**REQUIRED WORK:** Set down the text of every item below word for word, preserving each line break and mark of punctuation.

**RECORDED DATA:**
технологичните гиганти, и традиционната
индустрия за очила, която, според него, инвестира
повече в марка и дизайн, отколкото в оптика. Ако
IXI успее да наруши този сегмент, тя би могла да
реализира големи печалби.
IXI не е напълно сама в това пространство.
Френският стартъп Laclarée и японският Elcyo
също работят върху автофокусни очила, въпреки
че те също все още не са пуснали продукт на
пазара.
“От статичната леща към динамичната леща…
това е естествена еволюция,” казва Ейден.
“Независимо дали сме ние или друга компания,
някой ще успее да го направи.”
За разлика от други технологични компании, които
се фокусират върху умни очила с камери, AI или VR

**COMPLETED EXERCISE:**
технологичните гиганти, и традиционната
индустрия за очила, която, според него, инвестира
повече в марка и дизайн, отколкото в оптика. Ако
IXI успее да наруши този сегмент, тя би могла да
реализира големи печалби.
IXI не е напълно сама в това пространство.
Френският стартъп Laclarée и японският Elcyo
също работят върху автофокусни очила, въпреки
че те също все още не са пуснали продукт на
пазара.
“От статичната леща към динамичната леща…
това е естествена еволюция,” казва Ейден.
“Независимо дали сме ние или друга компания,
някой ще успее да го направи.”
За разлика от други технологични компании, които
се фокусират върху умни очила с камери, AI или VR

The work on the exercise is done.